Les contours de la Coupe d’Afrique des Nations féminine 2026 restent incertains après le retrait du Maroc comme pays hôte.
Ce tournoi, prévu du 17 mars au 3 avril 2026, devait rassembler les meilleures sélections féminines du continent dans un grand rendez-vous du sport africain. Toutefois, des informations contradictoires ont émergé, certains médias parlant d’un retrait marocain officiel, d’autres affirmant que l’Afrique du Sud envisage de reprendre le flambeau à la place du Royaume chérifien.
Le flou persistant autour de l’organisation a suscité l’inquiétude des fans, des joueuses et des fédérations nationales. Cette incertitude intervient à un moment crucial pour le football féminin africain, qui cherche à gagner en visibilité et en professionnalisme. La CAN féminine représente une vitrine essentielle pour promouvoir le sport féminin, attirer les investisseurs et inspirer de nouvelles générations de joueuses.

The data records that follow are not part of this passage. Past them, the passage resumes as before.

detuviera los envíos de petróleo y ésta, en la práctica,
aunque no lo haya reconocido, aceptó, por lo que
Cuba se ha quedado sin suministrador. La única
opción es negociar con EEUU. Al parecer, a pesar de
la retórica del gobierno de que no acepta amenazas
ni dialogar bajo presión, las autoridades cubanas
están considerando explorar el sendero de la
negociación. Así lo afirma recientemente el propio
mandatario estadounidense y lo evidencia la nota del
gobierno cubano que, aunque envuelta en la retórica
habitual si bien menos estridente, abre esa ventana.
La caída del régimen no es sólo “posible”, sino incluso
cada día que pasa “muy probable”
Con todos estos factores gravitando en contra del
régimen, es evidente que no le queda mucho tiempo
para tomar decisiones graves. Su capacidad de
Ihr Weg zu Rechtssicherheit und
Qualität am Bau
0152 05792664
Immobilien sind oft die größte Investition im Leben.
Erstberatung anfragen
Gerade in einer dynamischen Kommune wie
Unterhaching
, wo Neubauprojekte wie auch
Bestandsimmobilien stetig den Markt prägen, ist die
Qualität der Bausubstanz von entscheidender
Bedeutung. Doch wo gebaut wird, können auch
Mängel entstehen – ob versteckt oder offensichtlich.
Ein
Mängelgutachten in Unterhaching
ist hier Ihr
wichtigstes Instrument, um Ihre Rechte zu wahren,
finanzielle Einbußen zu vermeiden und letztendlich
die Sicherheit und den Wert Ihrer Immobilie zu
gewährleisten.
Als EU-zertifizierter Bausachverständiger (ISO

Selon certaines sources, la décision du Maroc serait motivée par des contraintes logistiques, financières ou politiques qui auraient rendu difficile l’organisation de la compétition dans les délais impartis. L’Afrique du Sud, qui dispose d’infrastructures sportives solides et d’une expérience avérée dans l’accueil de grands événements sportifs, serait la candidate la mieux placée pour reprendre l’organisation. Cependant, cette information n’a pas encore été confirmée par la Confédération Africaine de Football (CAF) au moment de la publication.

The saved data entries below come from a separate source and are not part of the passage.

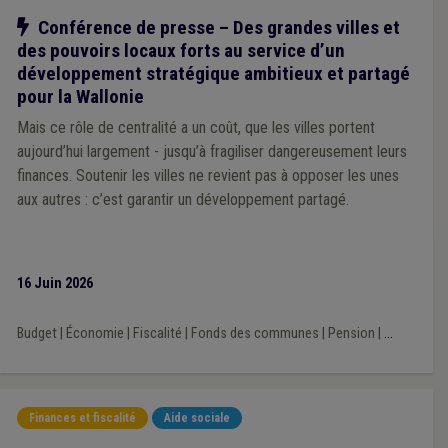
Notre action
Conférence de presse – Des grandes villes et
des pouvoirs locaux forts au service d’un
développement stratégique ambitieux et partagé
pour la Wallonie
Mais ce rôle de centralité a un coût, que les villes portent
aujourd’hui largement - jusqu’à fragiliser dangereusement leurs
finances. Soutenir les villes ne revient pas à opposer les unes
aux autres : c’est garantir un développement partagé.
16 Juin 2026
Budget
|
Économie
|
Fiscalité
|
Fonds des communes
|
Pension
|
...
Finances et fiscalité
Aide sociale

Ce changement pourrait avoir plusieurs conséquences importantes : d’abord, il obligerait la CAF à un réaménagement rapide du calendrier et des lieux des matches, avec des implications logistiques pour les équipes, les supporters et les médias. Les fédérations nationales devraient également ajuster leurs plans d’entraînement et de déplacement.
Pour beaucoup d’observateurs, ces développements reflètent les défis persistants auxquels est confronté le football féminin africain. Malgré un intérêt croissant du public et des progrès sur le terrain, l’organisation d’événements continentaux reste fragile face à des aléas économiques et administratifs.
Malgré ces incertitudes, plusieurs pays et personnalités sportives ont exprimé leur soutien au tournoi, affirmant qu’il était impératif de garantir que l’événement se déroule — quelle que soit la nation hôte. Des clubs, des associations de supporters et des anciens internationaux ont appelé à une solution rapide, estimant que la CAN féminine était une plateforme cruciale pour l’émancipation et la reconnaissance du football féminin en Afrique.
Sur les réseaux sociaux, le hashtag lié à la compétition reste actif, avec des fans exprimant à la fois leur frustration face à l’incertitude et leur enthousiasme pour le tournoi à venir. Certains supporters ont appelé à ce que la CAF annonce rapidement le pays hôte officiel afin de dissiper les spéculations.
La décision finale sur l’organisation de la CAN féminine 2026 devrait être annoncée prochainement par la CAF. En attendant, les équipes africaines continuent leurs préparations, déterminées à défendre leurs chances et à offrir un spectacle de haut niveau.
Qu’elle se tienne au Maroc, en Afrique du Sud ou ailleurs, cette édition de la Coupe d’Afrique des Nations féminine sera observée de près — non seulement pour son aspect sportif, mais aussi pour son rôle décisif dans l’essor du football féminin sur le continent.